> _Saved data entries_
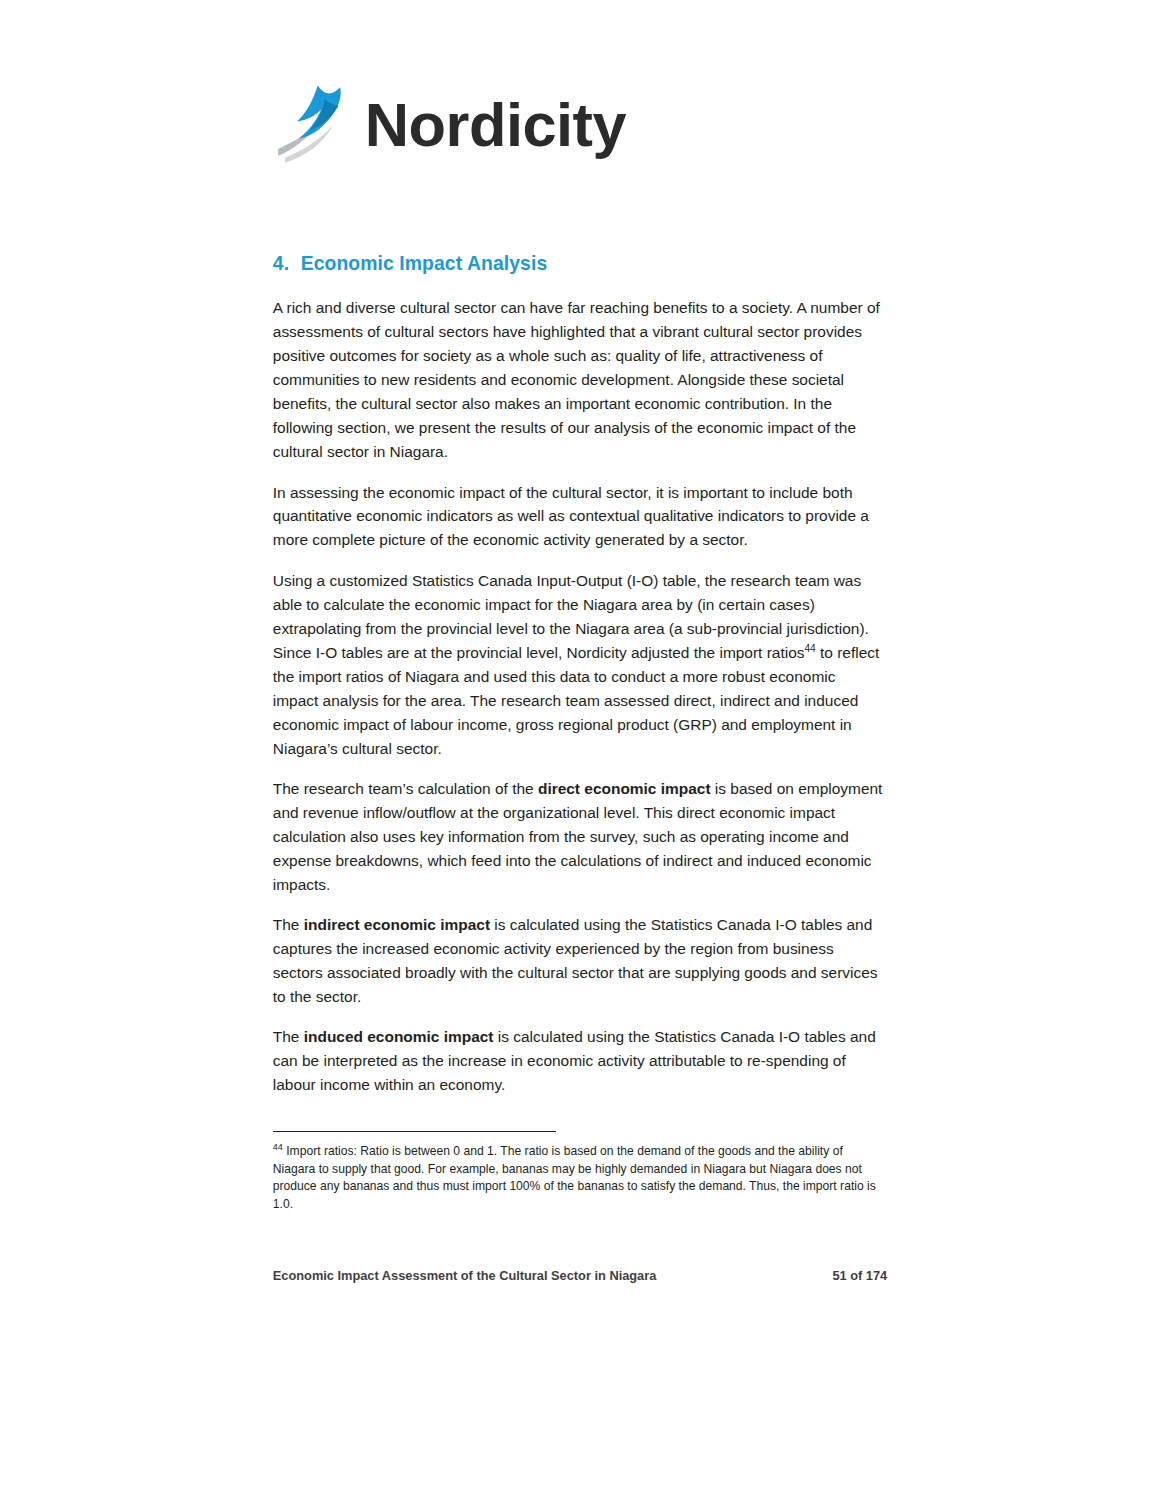Nordicity
4. Economic Impact Analysis
A rich and diverse cultural sector can have far reaching benefits to a society. A number of assessments of cultural sectors have highlighted that a vibrant cultural sector provides positive outcomes for society as a whole such as: quality of life, attractiveness of communities to new residents and economic development. Alongside these societal benefits, the cultural sector also makes an important economic contribution. In the following section, we present the results of our analysis of the economic impact of the cultural sector in Niagara.
In assessing the economic impact of the cultural sector, it is important to include both quantitative economic indicators as well as contextual qualitative indicators to provide a more complete picture of the economic activity generated by a sector.
Using a customized Statistics Canada Input-Output (I-O) table, the research team was able to calculate the economic impact for the Niagara area by (in certain cases) extrapolating from the provincial level to the Niagara area (a sub-provincial jurisdiction). Since I-O tables are at the provincial level, Nordicity adjusted the import ratios44 to reflect the import ratios of Niagara and used this data to conduct a more robust economic impact analysis for the area. The research team assessed direct, indirect and induced economic impact of labour income, gross regional product (GRP) and employment in Niagara’s cultural sector.
The research team’s calculation of the direct economic impact is based on employment and revenue inflow/outflow at the organizational level. This direct economic impact calculation also uses key information from the survey, such as operating income and expense breakdowns, which feed into the calculations of indirect and induced economic impacts.
The indirect economic impact is calculated using the Statistics Canada I-O tables and captures the increased economic activity experienced by the region from business sectors associated broadly with the cultural sector that are supplying goods and services to the sector.
The induced economic impact is calculated using the Statistics Canada I-O tables and can be interpreted as the increase in economic activity attributable to re-spending of labour income within an economy.
44 Import ratios: Ratio is between 0 and 1. The ratio is based on the demand of the goods and the ability of Niagara to supply that good. For example, bananas may be highly demanded in Niagara but Niagara does not produce any bananas and thus must import 100% of the bananas to satisfy the demand. Thus, the import ratio is 1.0.
Economic Impact Assessment of the Cultural Sector in Niagara
51 of 174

> _WORK REQUEST_
Exact copy, no pictures: please print every record above as written.

> _WRITTEN RESPONSE_
Nordicity
4. Economic Impact Analysis
A rich and diverse cultural sector can have far reaching benefits to a society. A number of assessments of cultural sectors have highlighted that a vibrant cultural sector provides positive outcomes for society as a whole such as: quality of life, attractiveness of communities to new residents and economic development. Alongside these societal benefits, the cultural sector also makes an important economic contribution. In the following section, we present the results of our analysis of the economic impact of the cultural sector in Niagara.
In assessing the economic impact of the cultural sector, it is important to include both quantitative economic indicators as well as contextual qualitative indicators to provide a more complete picture of the economic activity generated by a sector.
Using a customized Statistics Canada Input-Output (I-O) table, the research team was able to calculate the economic impact for the Niagara area by (in certain cases) extrapolating from the provincial level to the Niagara area (a sub-provincial jurisdiction). Since I-O tables are at the provincial level, Nordicity adjusted the import ratios44 to reflect the import ratios of Niagara and used this data to conduct a more robust economic impact analysis for the area. The research team assessed direct, indirect and induced economic impact of labour income, gross regional product (GRP) and employment in Niagara’s cultural sector.
The research team’s calculation of the direct economic impact is based on employment and revenue inflow/outflow at the organizational level. This direct economic impact calculation also uses key information from the survey, such as operating income and expense breakdowns, which feed into the calculations of indirect and induced economic impacts.
The indirect economic impact is calculated using the Statistics Canada I-O tables and captures the increased economic activity experienced by the region from business sectors associated broadly with the cultural sector that are supplying goods and services to the sector.
The induced economic impact is calculated using the Statistics Canada I-O tables and can be interpreted as the increase in economic activity attributable to re-spending of labour income within an economy.
44 Import ratios: Ratio is between 0 and 1. The ratio is based on the demand of the goods and the ability of Niagara to supply that good. For example, bananas may be highly demanded in Niagara but Niagara does not produce any bananas and thus must import 100% of the bananas to satisfy the demand. Thus, the import ratio is 1.0.
Economic Impact Assessment of the Cultural Sector in Niagara
51 of 174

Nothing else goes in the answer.